Aber etwas muss Ihnen ja doch gefehlt haben. Zum Beispiel sagten Sie, Sie wollten öfter als nur einmal im Quartal mit Ihrem Pferd durch die Wälder reiten.
Ich stehe morgens um sechs Uhr auf und bin häufig spät abends zuhause. Der Tag ist hochspannend, aber sehr anstrengend. Das geht vielen Managern so. Auch am Wochenende ist man häufiger beschäftigt, punktuell auch im Urlaub involviert. Reiten ist meine Passion, das macht mich einfach glücklich. Wenn ich in den Stall komme, ausmiste und mein Pferd sehe, dann bin ich wieder Antje.
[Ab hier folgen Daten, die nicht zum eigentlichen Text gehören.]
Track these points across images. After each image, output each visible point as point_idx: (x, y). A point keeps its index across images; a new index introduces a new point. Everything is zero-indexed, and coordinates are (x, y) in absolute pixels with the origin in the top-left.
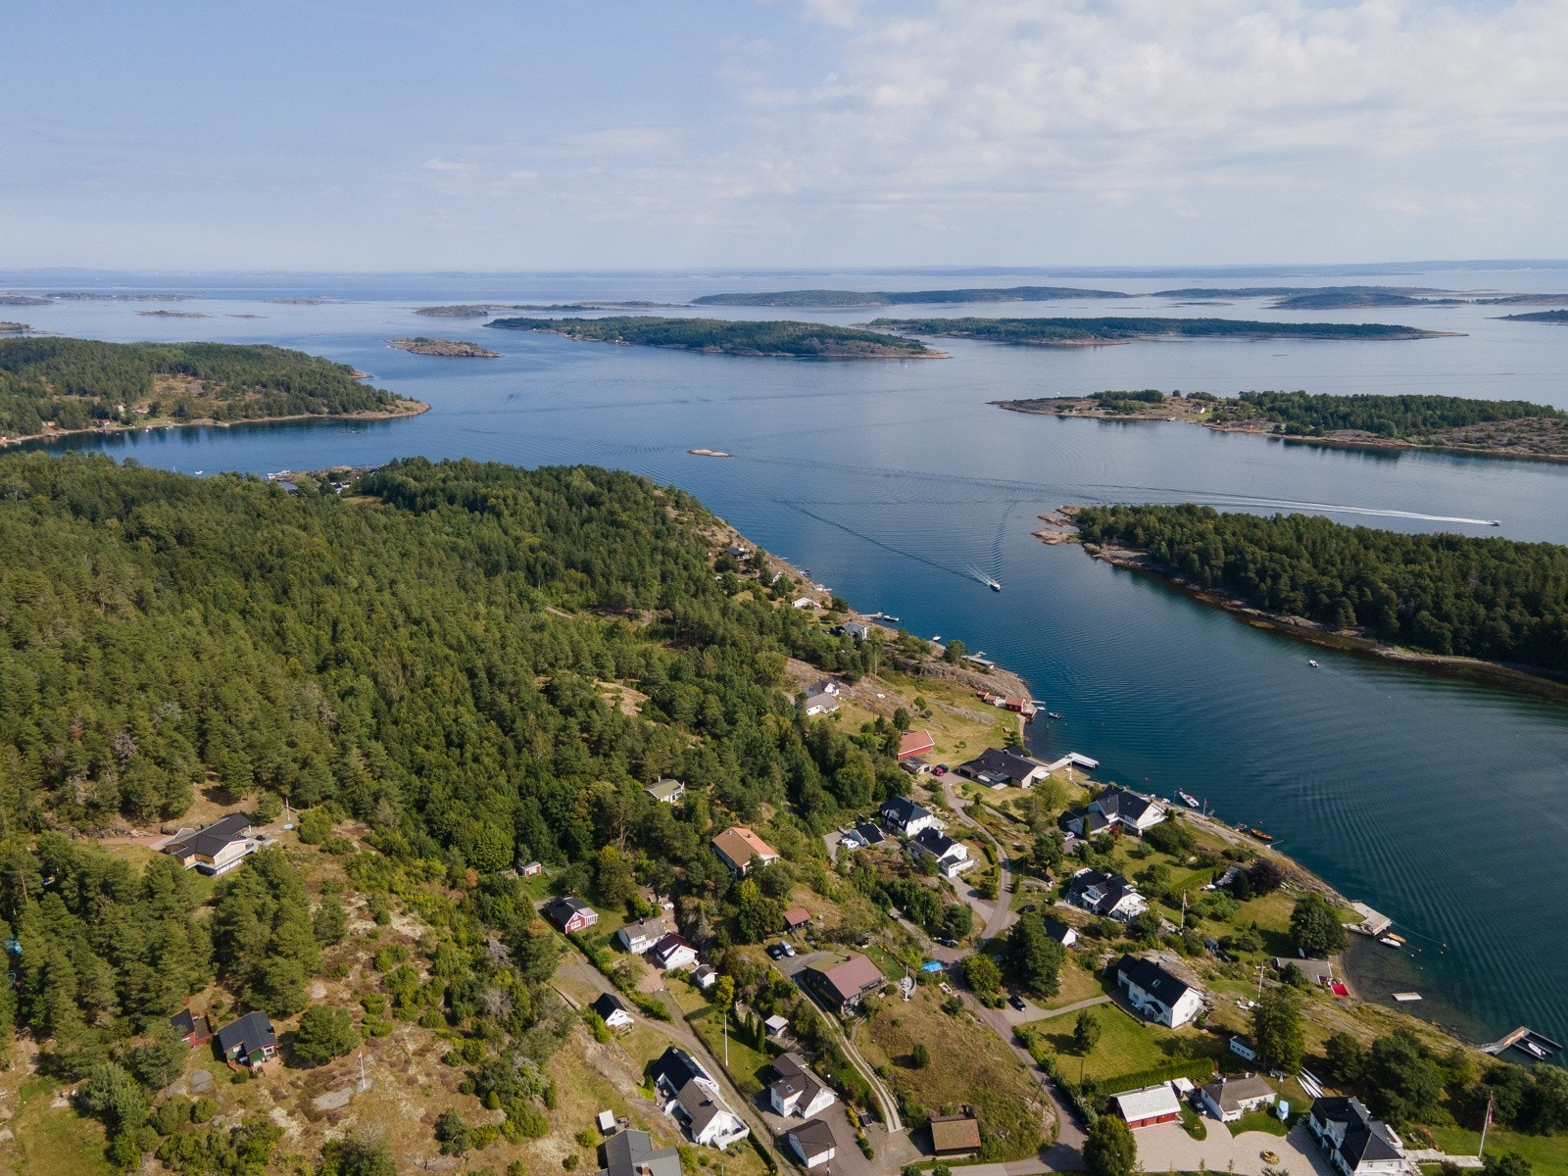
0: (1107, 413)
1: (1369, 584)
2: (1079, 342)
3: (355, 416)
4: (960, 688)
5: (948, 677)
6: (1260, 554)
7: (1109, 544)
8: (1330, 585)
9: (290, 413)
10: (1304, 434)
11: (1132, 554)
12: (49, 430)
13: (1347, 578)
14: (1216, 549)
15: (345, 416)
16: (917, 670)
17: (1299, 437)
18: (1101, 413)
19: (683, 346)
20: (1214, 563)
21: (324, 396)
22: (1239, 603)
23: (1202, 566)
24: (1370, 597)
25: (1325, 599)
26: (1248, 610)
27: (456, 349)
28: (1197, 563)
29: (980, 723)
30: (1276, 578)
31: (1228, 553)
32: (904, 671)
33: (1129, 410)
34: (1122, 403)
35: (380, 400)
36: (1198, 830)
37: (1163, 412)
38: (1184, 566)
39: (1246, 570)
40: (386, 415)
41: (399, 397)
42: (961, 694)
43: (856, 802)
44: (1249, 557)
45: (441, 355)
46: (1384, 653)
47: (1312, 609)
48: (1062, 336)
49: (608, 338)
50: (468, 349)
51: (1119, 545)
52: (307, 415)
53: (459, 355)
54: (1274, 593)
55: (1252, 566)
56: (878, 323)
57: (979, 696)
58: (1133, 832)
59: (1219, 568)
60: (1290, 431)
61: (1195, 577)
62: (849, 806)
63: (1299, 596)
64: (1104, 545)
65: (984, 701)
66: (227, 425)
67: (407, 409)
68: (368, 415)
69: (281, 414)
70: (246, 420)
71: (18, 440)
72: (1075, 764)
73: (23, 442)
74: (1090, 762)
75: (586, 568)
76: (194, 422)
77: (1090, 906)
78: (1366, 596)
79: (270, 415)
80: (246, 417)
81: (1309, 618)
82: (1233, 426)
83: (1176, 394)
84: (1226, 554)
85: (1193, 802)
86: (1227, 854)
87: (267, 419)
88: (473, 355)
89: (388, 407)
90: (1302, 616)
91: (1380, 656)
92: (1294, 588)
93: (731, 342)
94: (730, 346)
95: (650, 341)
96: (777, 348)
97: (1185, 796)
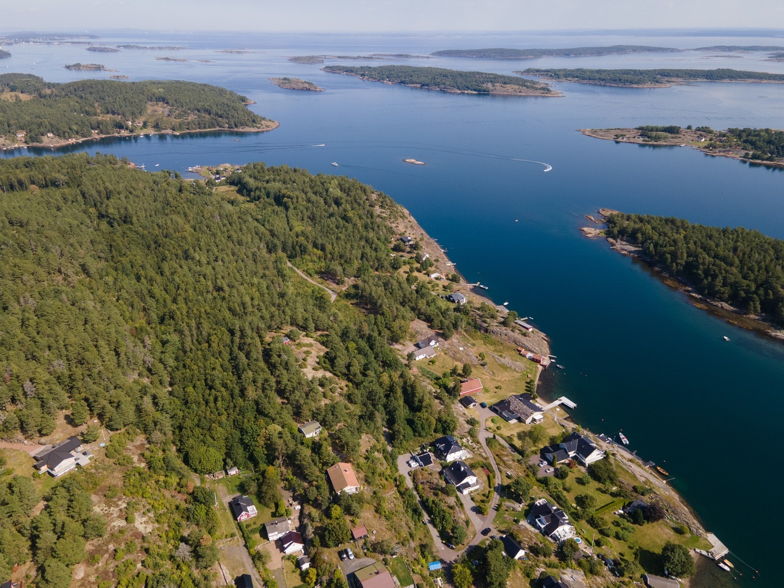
0: (644, 141)
1: (773, 289)
2: (641, 86)
3: (240, 130)
4: (509, 344)
5: (503, 336)
6: (708, 259)
7: (621, 240)
8: (748, 286)
9: (210, 128)
10: (763, 160)
11: (632, 248)
12: (95, 135)
13: (759, 282)
14: (682, 253)
15: (236, 130)
16: (486, 331)
17: (759, 161)
18: (640, 140)
19: (419, 86)
20: (679, 261)
21: (227, 118)
22: (690, 289)
23: (672, 262)
24: (771, 297)
25: (743, 294)
26: (694, 295)
27: (301, 86)
28: (669, 260)
29: (515, 370)
30: (715, 277)
31: (689, 255)
32: (480, 329)
33: (657, 138)
34: (654, 134)
35: (254, 121)
36: (622, 468)
37: (676, 140)
38: (662, 260)
39: (698, 269)
40: (255, 130)
41: (264, 119)
42: (509, 348)
43: (424, 434)
44: (701, 261)
45: (294, 89)
46: (773, 334)
47: (733, 299)
48: (631, 82)
49: (380, 79)
50: (307, 86)
51: (627, 241)
52: (218, 128)
53: (302, 90)
54: (711, 286)
55: (701, 267)
56: (528, 71)
57: (518, 351)
58: (583, 464)
59: (681, 265)
60: (754, 157)
61: (667, 268)
62: (420, 436)
63: (727, 291)
64: (618, 240)
65: (521, 355)
66: (178, 134)
67: (267, 126)
68: (247, 129)
69: (205, 128)
70: (188, 131)
71: (81, 140)
72: (563, 405)
73: (83, 141)
74: (571, 404)
75: (323, 249)
76: (163, 132)
77: (539, 528)
78: (769, 295)
79: (200, 128)
80: (188, 129)
81: (730, 305)
82: (720, 152)
83: (689, 128)
84: (688, 257)
85: (625, 441)
86: (635, 489)
87: (198, 130)
88: (309, 90)
89: (258, 125)
90: (727, 302)
91: (771, 336)
92: (724, 285)
93: (444, 84)
94: (443, 86)
95: (402, 82)
96: (468, 88)
97: (622, 436)
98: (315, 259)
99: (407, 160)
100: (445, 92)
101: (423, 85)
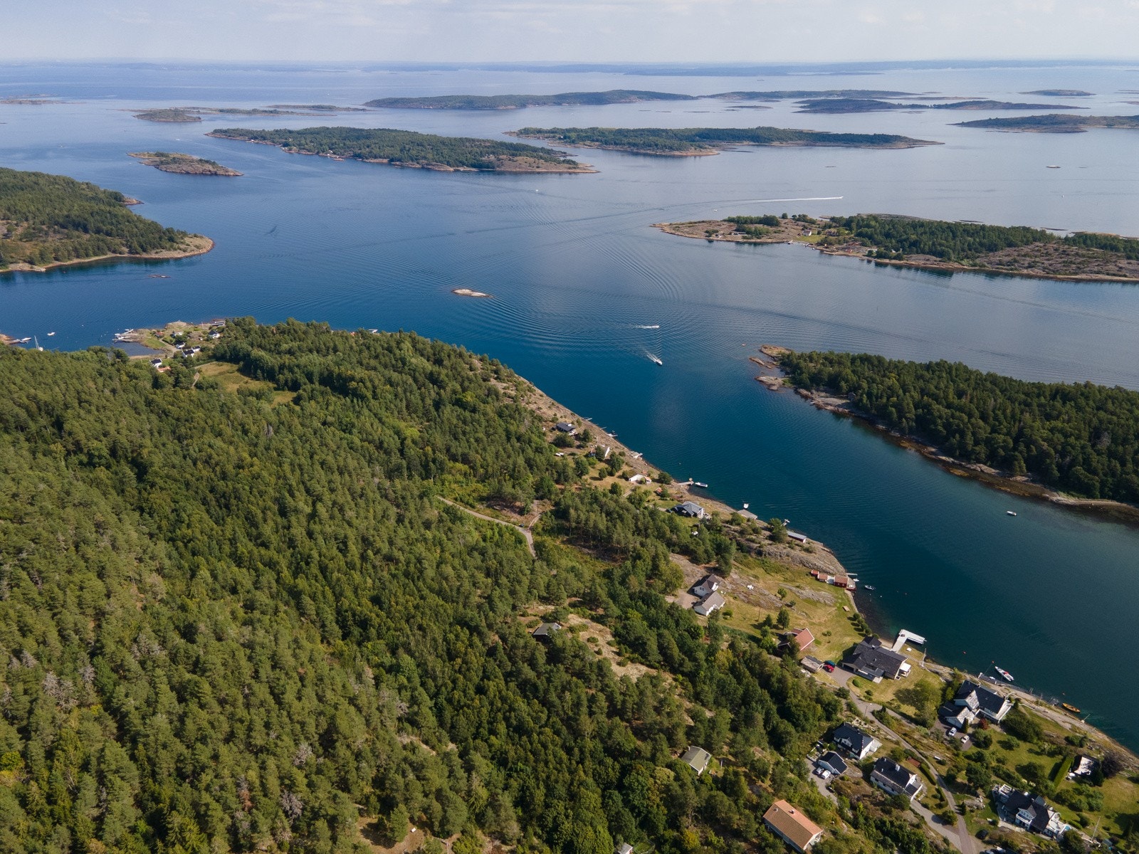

Dafür möchte ich mir zukünftig wieder Zeit nehmen.

Also sind Sie doch ein wenig unglücklich, weil das, was Sie glücklich macht, immer hinten runterfiel?
Nein, ich habe dieses Glücksgefühl vom Reiten in mir gespeichert. Aber ja: Es hat mich manchmal genervt, dass ich es einfach nicht mehr geschafft habe. Durch den Job meines Lebensgefährten leben wir zudem in zwei Städten, das ist eine zusätzliche logistische Herausforderung.